- Born: 2 September 1931 (age 93) Alpen
- Known for: Platonic philology, Atlantis theory
- Scientific career
- Fields: Classical studies
- Institutions: Heidelberg University

= Herwig Görgemanns =

German classicist and philologist

Herwig Görgemanns (born 2 September 1931) is a German classicist, former professor and emeritus of classical philology at Heidelberg University.

In Würzburg he presented his dissertation in classical philology: contributions to the interpretation of Plato's Laws (1959). With an analysis on Plutarch's dialogue "De facie in orbe luna" he habilitated in 1965 in Heidelberg. His teacher was Franz Dirlmeier. In 1967/1968 he was a Fellow at the Center for Hellenic Studies at Harvard University. In 1972 Görgemanns became Professor for classical philology at Heidelberg University. In 1997 he retired.

His focus was on Greek philology, especially Plato. In this context he presented a hypothesis on a possible historical core of Plato's Atlantis story.

Together with church historian Heinrich Karpp (1908–1997) he translated Peri archon/De principiis by Origenes.

One of his students is the Plutarch researcher Rainer Hirsch-Luipold, Göttingen.

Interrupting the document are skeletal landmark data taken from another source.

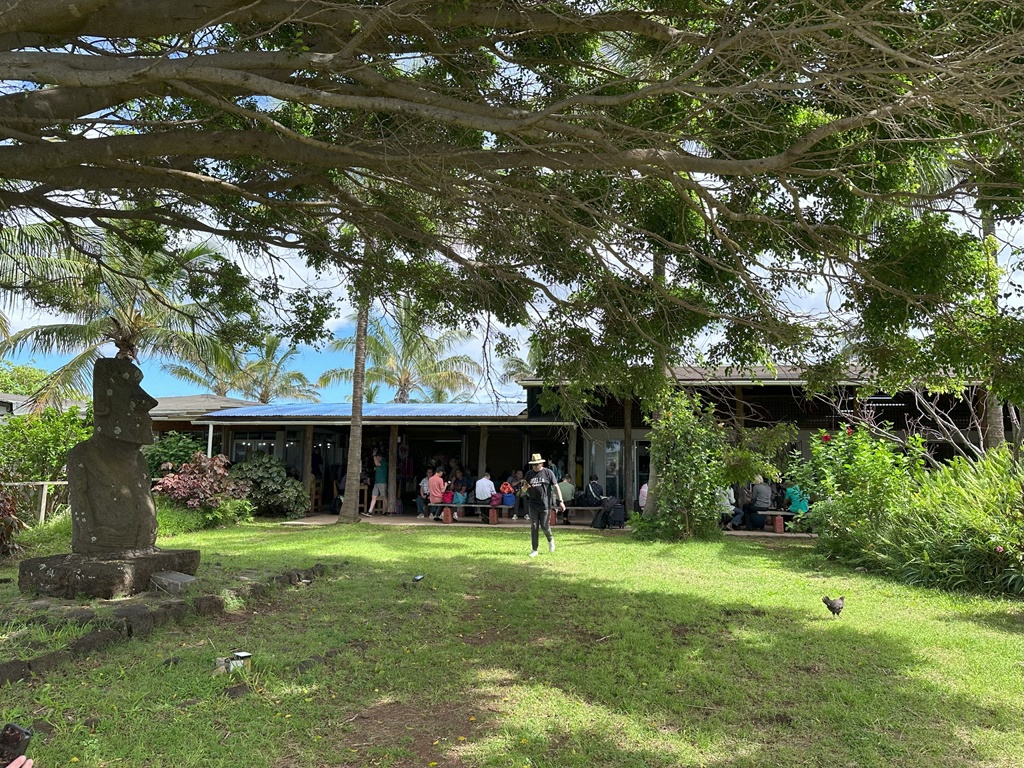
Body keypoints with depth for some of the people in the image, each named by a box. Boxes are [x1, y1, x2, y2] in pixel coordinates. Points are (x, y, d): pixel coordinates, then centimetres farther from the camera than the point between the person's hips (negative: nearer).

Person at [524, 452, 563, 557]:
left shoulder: (548, 473, -2)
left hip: (545, 504, -3)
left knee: (544, 526, 0)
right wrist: (525, 487, -13)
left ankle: (550, 539, 32)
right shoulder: (529, 474, 7)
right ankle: (534, 550, 10)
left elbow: (556, 487, -3)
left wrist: (560, 501, -10)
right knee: (534, 527, 3)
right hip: (533, 505, 3)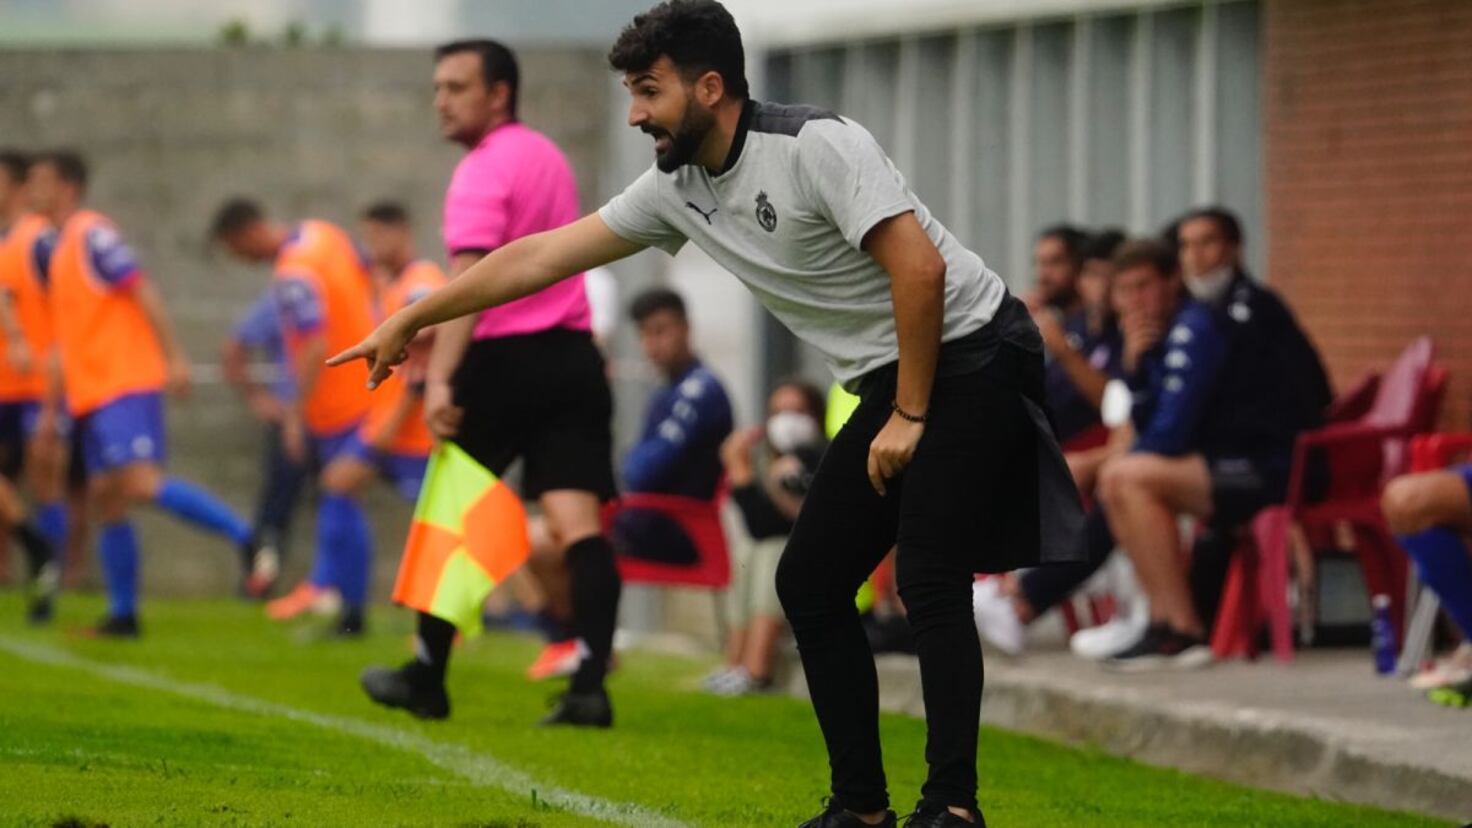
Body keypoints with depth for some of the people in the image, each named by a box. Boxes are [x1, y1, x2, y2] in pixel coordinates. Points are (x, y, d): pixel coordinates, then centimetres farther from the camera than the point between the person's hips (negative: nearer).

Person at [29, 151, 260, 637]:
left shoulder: (92, 236, -8)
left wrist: (174, 358, -23)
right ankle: (122, 615, 8)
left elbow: (143, 294, -15)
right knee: (108, 499, 6)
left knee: (141, 483, -21)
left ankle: (246, 538, -18)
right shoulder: (56, 247, 19)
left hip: (125, 385, -9)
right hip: (90, 395, 9)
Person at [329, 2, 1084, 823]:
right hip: (895, 383, 9)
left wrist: (910, 415, -20)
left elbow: (920, 267, -23)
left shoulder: (816, 146, -19)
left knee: (928, 580, -17)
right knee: (808, 583, 5)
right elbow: (538, 257, 11)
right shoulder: (678, 189, 5)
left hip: (972, 356, -9)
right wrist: (409, 322, 15)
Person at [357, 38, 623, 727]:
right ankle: (590, 686, -16)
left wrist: (440, 379, -30)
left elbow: (469, 282, -23)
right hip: (573, 355, 7)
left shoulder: (484, 171, -11)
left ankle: (427, 677, 17)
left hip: (505, 361, -7)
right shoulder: (545, 155, 17)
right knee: (577, 521, -4)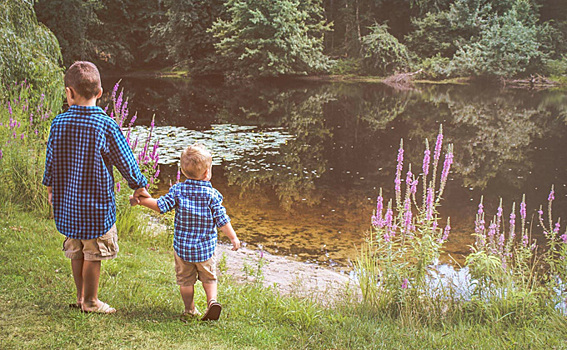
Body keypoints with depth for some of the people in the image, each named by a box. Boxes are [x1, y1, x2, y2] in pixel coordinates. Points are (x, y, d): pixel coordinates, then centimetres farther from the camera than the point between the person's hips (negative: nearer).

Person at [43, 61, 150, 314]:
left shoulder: (59, 123, -5)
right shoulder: (106, 125, -15)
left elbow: (50, 160, 6)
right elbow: (125, 160, -6)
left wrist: (50, 187, 23)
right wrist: (138, 186, 10)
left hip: (66, 203, 4)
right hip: (97, 203, -4)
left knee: (75, 251, 17)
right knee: (93, 254, 7)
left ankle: (80, 297, 29)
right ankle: (91, 301, 17)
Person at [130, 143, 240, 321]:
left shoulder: (177, 190, -8)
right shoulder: (212, 194, -10)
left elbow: (160, 206, -7)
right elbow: (222, 220, -8)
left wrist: (140, 200, 6)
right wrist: (233, 238, 3)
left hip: (182, 246, 1)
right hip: (205, 248, -1)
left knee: (185, 279, 14)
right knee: (209, 278, 17)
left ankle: (190, 310, 19)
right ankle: (212, 301, -1)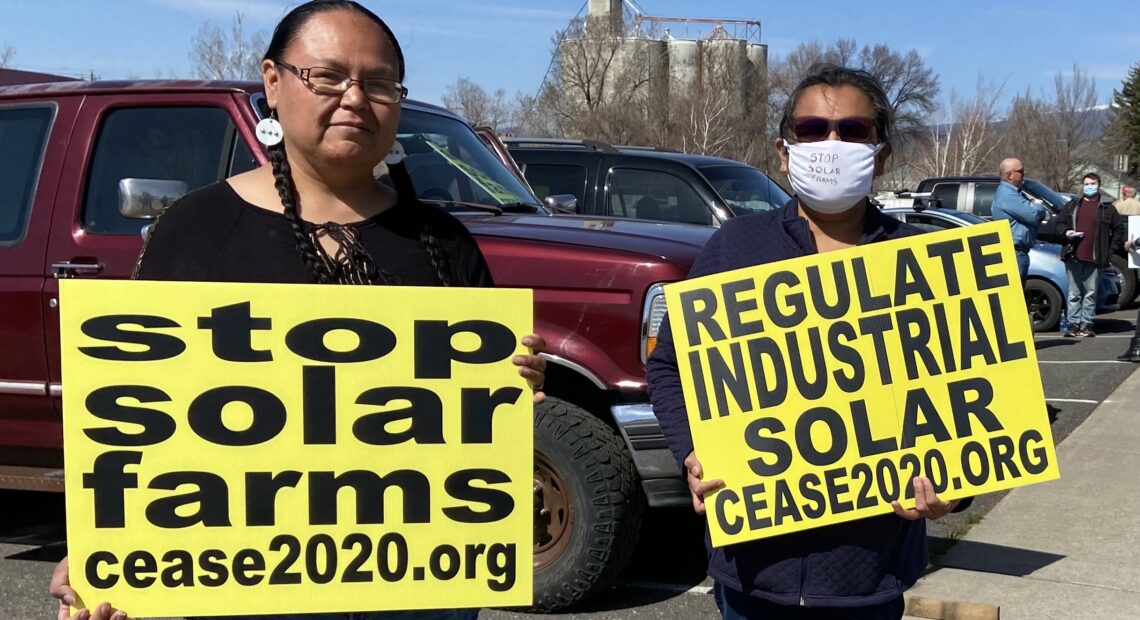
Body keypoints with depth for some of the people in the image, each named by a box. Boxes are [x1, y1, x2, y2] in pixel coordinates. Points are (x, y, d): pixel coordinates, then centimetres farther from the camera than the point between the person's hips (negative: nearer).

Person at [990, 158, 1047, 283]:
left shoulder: (1014, 192, 18)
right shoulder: (1007, 195, -16)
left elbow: (1038, 215, 20)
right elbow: (1033, 215, -21)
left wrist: (1036, 206, -4)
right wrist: (1039, 206, 3)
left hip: (1019, 252, 11)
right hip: (1014, 253, -11)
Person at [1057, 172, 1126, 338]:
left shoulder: (1107, 207, 5)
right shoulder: (1072, 205, 12)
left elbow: (1119, 229, 9)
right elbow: (1059, 222, 17)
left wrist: (1111, 249, 2)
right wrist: (1065, 232, -4)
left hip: (1095, 258, -2)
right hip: (1073, 257, 2)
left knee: (1091, 293, 1)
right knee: (1074, 294, 5)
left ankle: (1086, 324, 6)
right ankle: (1073, 324, 8)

== Partial bibliography ==
- Beiträge zur Interpretation von Platons Nomoi (= Zetemata. issue 25). Munich 1960.
- Untersuchungen zu Plutarchs Dialog „De facie in orbe lunae“ (= Bibliothek der klassischen Altertumswissenschaften. Bd. 33). Heidelberg 1970.
- Origenes: Vier Bücher von den Prinzipien (= Texte zur Forschung Vol. 24). Darmstadt 1976. ISBN 3-534-00593-7.
- Platon. Heidelberg 1994. ISBN 3-8253-0203-2.
- Platon und die atlantische Insel. Die Entstehung eines Geschichtsmythos, in: Hellenische Mythologie: Vorgeschichte. Die Hellenen und ihre Nachbarn von der Vorgeschichte bis zur klassischen Periode. Tagung, 9.–11.12.1994, Ohlstadt, Oberbayern, Deutschland. Altenburg 1996, pp. 107–124.
- Wahrheit und Fiktion in Platons Atlantis-Erzählung, in: Hermes No. 128 / 2000; pp. 405–420.